» **Brano da leggere**:
Circa, in particolare, la deducibilità dei costi di sponsorizzazione, consistenti nella promozione del marchio e del prodotto che si intende lanciare sul mercato, mentre in base all’orientamento giurisprudenziale secondo cui l’inerenza doveva essere valutata secondo un giudizio di carattere quantitativo, le spese di sponsorizzazione erano ritenute deducibili ove il soggetto (anche se non titolare del marchio), comunque, traeva dallo sfruttamento del segno distintivo un’utilità per il potenziale incremento della propria attività commerciale (Cass. 4518/13; 4516/13; n. 27198/2014; n. 6548/2012), alla luce del condivisibile orientamento che correla il concetto di inerenza a un giudizio di carattere qualitativo, i costi di sponsorizzazione sono deducibili dal reddito di impresa ove risultino inerenti all’attività della stessa, anche in via indiretta, potenziale o in proiezione futura, esclusa ogni valutazione in termini di utilità o vantaggio, potenziale incremento per l’attività imprenditoriale medesima.
Peraltro, va evidenziato che, in ogni caso, il giudice del gravame ha comunque accertato, con una valutazione in fatto, che sussisteva una specifica correlazione fra l’utilizzo del marchio e la potenziale utilità per l’attività dell’impresa, avendo posto l’attenzione tra il suddetto marchio e l’ambiente di addetti ai lavori in cui lo stesso era posto in evidenza.
D’altro lato, le suddette considerazioni trovano recente conferma anche sul versante unionale.

» **Estratti del dataset**:
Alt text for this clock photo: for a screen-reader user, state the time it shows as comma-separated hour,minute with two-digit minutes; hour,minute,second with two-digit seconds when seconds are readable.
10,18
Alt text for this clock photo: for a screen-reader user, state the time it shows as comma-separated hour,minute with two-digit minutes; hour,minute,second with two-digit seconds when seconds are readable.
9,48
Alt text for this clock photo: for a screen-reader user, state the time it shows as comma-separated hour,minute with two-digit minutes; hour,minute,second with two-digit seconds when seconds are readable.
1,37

==

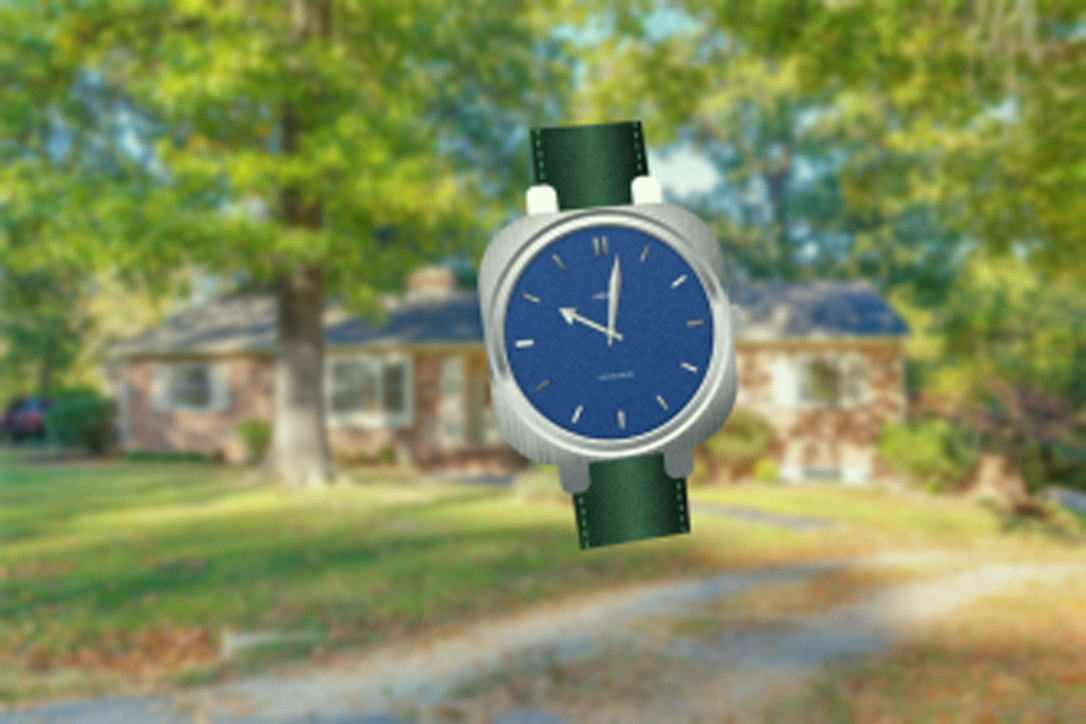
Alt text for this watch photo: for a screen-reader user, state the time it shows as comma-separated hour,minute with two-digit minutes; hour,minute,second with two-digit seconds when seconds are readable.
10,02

--

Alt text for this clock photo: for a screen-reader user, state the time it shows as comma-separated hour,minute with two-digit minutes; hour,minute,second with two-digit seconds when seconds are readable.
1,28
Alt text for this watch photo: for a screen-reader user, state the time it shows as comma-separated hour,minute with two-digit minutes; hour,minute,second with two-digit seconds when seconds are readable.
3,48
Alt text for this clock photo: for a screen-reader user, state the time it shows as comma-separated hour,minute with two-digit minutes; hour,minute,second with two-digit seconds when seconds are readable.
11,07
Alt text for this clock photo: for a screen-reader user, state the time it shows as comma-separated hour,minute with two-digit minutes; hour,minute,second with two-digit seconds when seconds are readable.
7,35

» **Serie di esercizi**:
1 > Riproduci senza alcuna modifica la parte del brano sulle spese di sponsorizzazione che va da "Peraltro, va evidenziato" fino a "sul versante unionale." compreso.
2 > Riscrivi in forma più breve il paragrafo del brano sulle spese di sponsorizzazione che comincia con "Peraltro, va evidenziato", conservandone i fatti principali.

» **Soluzioni degli esercizi**:
1 >
Peraltro, va evidenziato che, in ogni caso, il giudice del gravame ha comunque accertato, con una valutazione in fatto, che sussisteva una specifica correlazione fra l’utilizzo del marchio e la potenziale utilità per l’attività dell’impresa, avendo posto l’attenzione tra il suddetto marchio e l’ambiente di addetti ai lavori in cui lo stesso era posto in evidenza.
D’altro lato, le suddette considerazioni trovano recente conferma anche sul versante unionale.

2 > Il giudice d'appello ha comunque accertato in fatto una specifica correlazione tra l'uso del marchio e la potenziale utilità per l'attività dell'impresa. Ha infatti considerato il legame tra il marchio e l'ambiente degli addetti ai lavori in cui il marchio era messo in evidenza.